One of the most telling advantages of the on-demand model shows through in the case of applications that depend on multiple external inputs, because the on-demand model allows the vendor to share those input connections across the customer base. For example, take Employease, an on-demand HR management system that handles connections to, amongst other things, benefits claim networks. Each connection to any of those networks is implemented once and then becomes available to all its customers.

What hadn't struck me until a couple of weeks ago when I met with a young company called Klir Technologies is that the same economies of scale apply to systems management. Here's why.

The conventional on-premises approach to systems management — as espoused by the likes of IBM Tivoli, CA-Unicenter, HP OpenView et al — is that the vendor provides agents that interface to each application or class of device in your infrastructure. Each time an application vendor or device maker upgrades the systems management interface on their products, the systems management vendor has to develop and test a new agent and then distribute it to their customers, each of whom implements it.

Klir dashboard
 

Klir does things differently and it does so by taking advantage of two things that have changed since those systems management goliaths started doing their stuff in the mid-1990s:

  • Instrumentation standards. In the past five years, there have been enormous strides in the finalization and implementation of industry-standard interfaces for systems and application instrumentation. It's not really necessary to deploy agents nowadays, because most of the information you're going to need is actually available through a standard interface on that device that you can just call in a standard way. Of course the established vendors will argue that their agents provide more detailed information than you'll get from those standardized interfaces, but then they have a vested interest in continuing to justify the licensing and deployment costs of an agent-based approach. For the vast majority of IT organizations — and the smaller the organization the more this applies — the information that comes from the standard interface is more than enough. That's why it was defined in the standard, doh! For most corporate environments, agents are an unnecessary added complication.
  • Shared services. For every application or class of device that Klir supports, it writes code to query the standard interface developed by the manufacturer, and then it hosts that code in its data center. Because of its shared services architecture, that code is instantly available to all its customers. That's it. No messing about with agents. No deployment delays. It's compelling because you can imagine how many applications and devices there are in the world, and how often a systems management vendor has to develop, distribute and deploy new agents because some application vendor or device maker has decided to upgrade their new systems management interface. Klir's shared services, standard-interface, no-agent model allows it to implement support across its entire customer and prospect base for any new interface, within just a few days of that new interface appearing.

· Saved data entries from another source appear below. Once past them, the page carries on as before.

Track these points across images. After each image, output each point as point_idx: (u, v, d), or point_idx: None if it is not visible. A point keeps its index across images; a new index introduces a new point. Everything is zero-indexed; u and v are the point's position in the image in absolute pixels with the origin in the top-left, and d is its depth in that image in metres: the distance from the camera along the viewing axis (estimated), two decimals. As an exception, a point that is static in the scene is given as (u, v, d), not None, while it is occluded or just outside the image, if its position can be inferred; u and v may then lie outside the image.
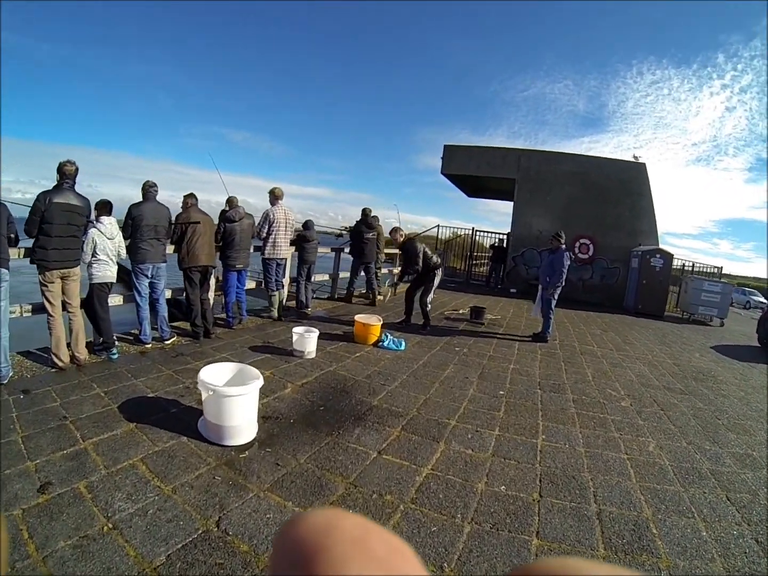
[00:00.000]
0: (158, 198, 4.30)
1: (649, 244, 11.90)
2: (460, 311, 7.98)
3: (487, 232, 14.50)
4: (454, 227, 14.99)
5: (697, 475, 2.76)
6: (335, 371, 3.97)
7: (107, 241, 3.65)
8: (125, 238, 3.96)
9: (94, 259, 3.61)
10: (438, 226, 14.85)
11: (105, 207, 3.75)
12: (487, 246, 14.48)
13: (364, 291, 8.49)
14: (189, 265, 4.49)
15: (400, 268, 5.78)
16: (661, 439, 3.28)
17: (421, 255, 5.58)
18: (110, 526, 1.79)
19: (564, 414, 3.53)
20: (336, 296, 7.93)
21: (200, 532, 1.82)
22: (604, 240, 12.22)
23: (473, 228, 14.47)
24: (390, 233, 5.79)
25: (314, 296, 7.74)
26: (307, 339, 4.11)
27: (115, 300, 4.47)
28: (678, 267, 12.81)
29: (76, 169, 3.39)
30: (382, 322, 5.14)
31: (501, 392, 3.88)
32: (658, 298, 11.09)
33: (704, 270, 13.38)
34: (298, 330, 4.17)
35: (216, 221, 4.97)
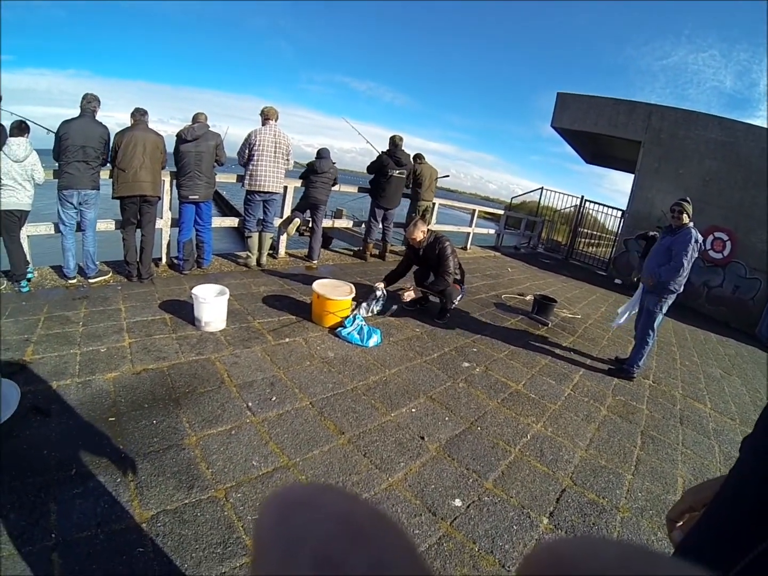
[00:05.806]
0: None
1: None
2: (527, 297, 5.96)
3: (600, 203, 11.83)
4: (560, 192, 12.49)
5: None
6: (202, 364, 2.72)
7: (13, 165, 3.42)
8: (55, 160, 3.66)
9: (2, 183, 3.39)
10: (542, 188, 12.61)
11: (17, 128, 3.49)
12: (601, 221, 12.24)
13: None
14: (119, 195, 3.84)
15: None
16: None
17: (453, 261, 4.04)
18: None
19: None
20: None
21: None
22: (747, 238, 8.83)
23: (582, 197, 11.92)
24: (408, 229, 4.22)
25: (330, 247, 6.71)
26: (203, 305, 3.17)
27: (105, 226, 4.21)
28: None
29: None
30: (353, 296, 3.70)
31: (456, 502, 1.90)
32: (811, 334, 7.88)
33: None
34: (197, 291, 3.23)
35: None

By taking advantage of these two separate developments, Klir has created an IT mananagement application that can be deployed live in as little as thirty minutes, and which costs $10 or less per managed device per month — or free-of-charge (as a try-before-buy offer) for less than 25 devices. On top of that it adds a Web 2.0 style of information sharing that allows all its customers to exchange best practice advice through a shared knowledgebase, which also accesses information from vendor support databases and industry publications.